Editor's Note: Any reference to TheStreet Ratings and its underlying recommendation does not reflect the opinion of TheStreet, Inc. or any of its contributors including Jim Cramer or Stephanie Link.Trade-Ideas LLC identified Molex (MOLX) as a pre-market mover with heavy volume candidate. In addition to specific proprietary factors, Trade-Ideas identified Molex as such a stock due to the following factors:
- MOLX has an average dollar-volume (as measured by average daily share volume multiplied by share price) of $16.9 million.
- MOLX traded 3.1 million shares today in the pre-market hours as of 9:18 AM, representing 698.7% of its average daily volume.
EXCLUSIVE OFFER: Get the inside scoop on opportunities in MOLX with the Ticky from Trade-Ideas. See the FREE profile for MOLX NOW at Trade-IdeasMore details on MOLX: Molex Incorporated, together with its subsidiaries, engages in the design, manufacture, and sale of electronic components worldwide. It operates in two segments, Connector, and Custom and Electrical. The stock currently has a dividend yield of 3.3%. MOLX has a PE ratio of 21.7. Currently there are 2 analysts that rate Molex a buy, 1 analyst rates it a sell, and 7 rate it a hold.The average volume for Molex has been 573,500 shares per day over the past 30 days. Molex has a market cap of $2.8 billion and is part of the technology sector and electronics industry. The stock has a beta of 1.59 and a short float of 9.1% with 13.20 days to cover. Shares are up 8% year to date as of the close of trading on Thursday.STOCKS TO BUY: TheStreet Quant Ratings has identified a handful of stocks that can potentially TRIPLE in the next 12-months. Learn more.TheStreetRatings.com Analysis:TheStreet Quant Ratings rates Molex as a buy. The company's strengths can be seen in multiple areas, such as its revenue growth, largely solid financial position with reasonable debt levels by most measures, good cash flow from operations, increase in stock price during the past year and expanding profit margins. We feel these strengths outweigh the fact that the company has had sub par growth in net income.Highlights from the ratings report include:
- MOLX's revenue growth has slightly outpaced the industry average of 4.8%. Since the same quarter one year prior, revenues slightly increased by 2.8%. This growth in revenue does not appear to have trickled down to the company's bottom line, displayed by a decline in earnings per share.
- MOLX's debt-to-equity ratio is very low at 0.14 and is currently below that of the industry average, implying that there has been very successful management of debt levels. To add to this, MOLX has a quick ratio of 2.16, which demonstrates the ability of the company to cover short-term liquidity needs.
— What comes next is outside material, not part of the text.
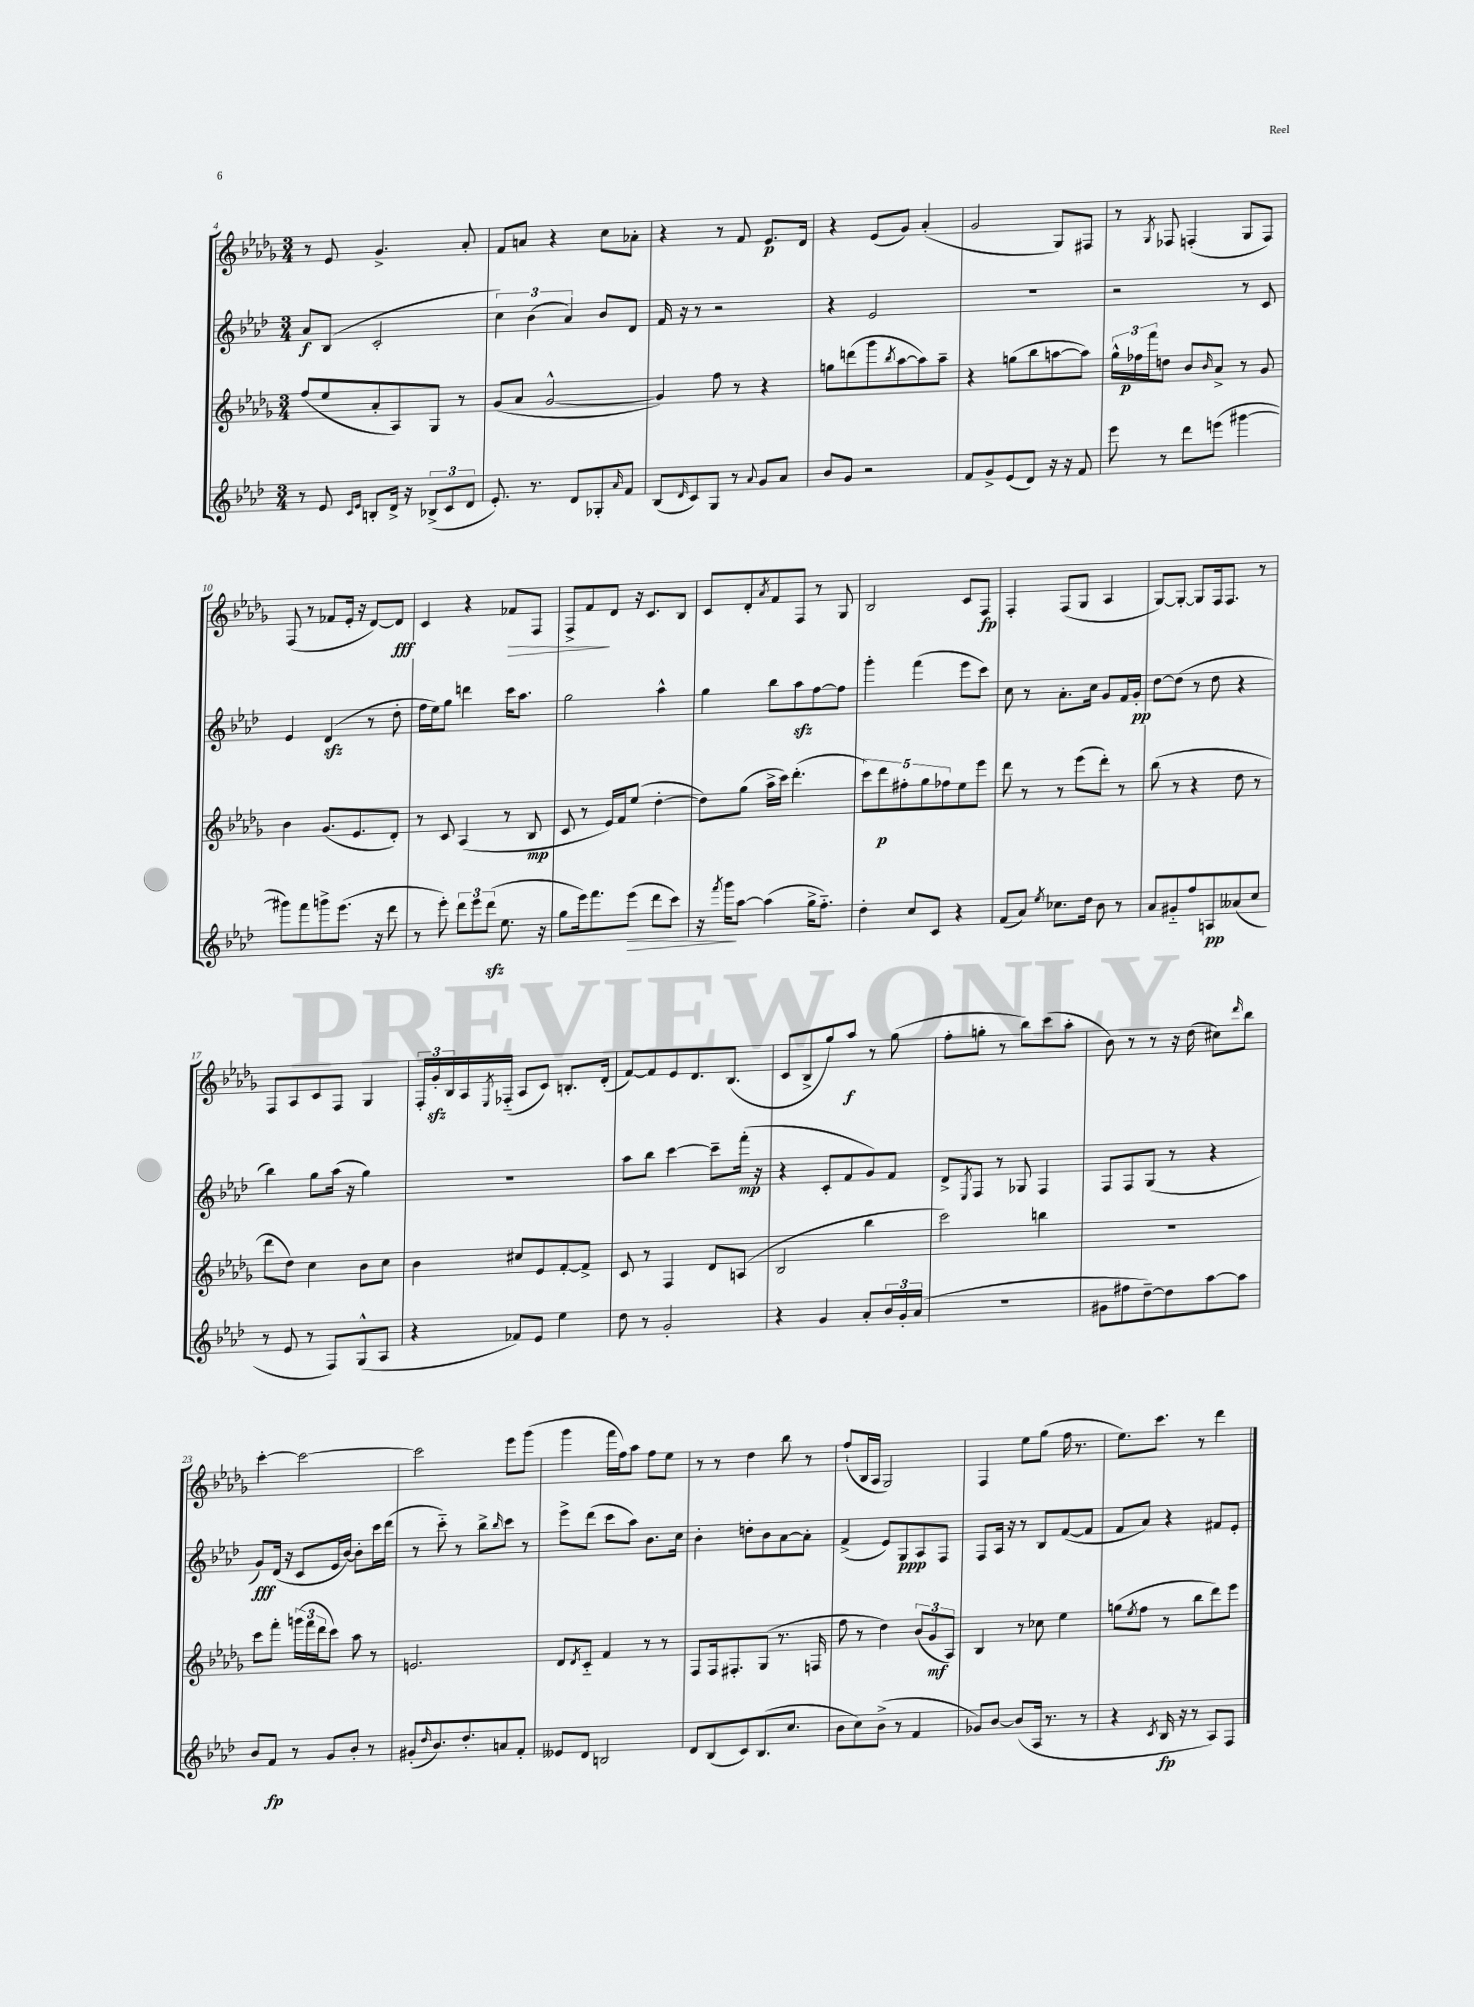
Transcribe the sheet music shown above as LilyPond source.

- Net operating cash flow has slightly increased to $148.06 million or 3.29% when compared to the same quarter last year. In addition, MOLEX INC has also modestly surpassed the industry average cash flow growth rate of -0.44%.
- Compared to where it was 12 months ago, the stock is up, but it has so far lagged the appreciation in the S&P 500. Turning our attention to the future direction of the stock, it goes without saying that even the best stocks can fall in an overall down market. However, in any other environment, this stock still has good upside potential despite the fact that it has already risen in the past year.
- 35.73% is the gross profit margin for MOLEX INC which we consider to be strong. Regardless of MOLX's high profit margin, it has managed to decrease from the same period last year. Despite the mixed results of the gross profit margin, the net profit margin of 6.47% trails the industry average.
- You can view the full Molex Ratings Report.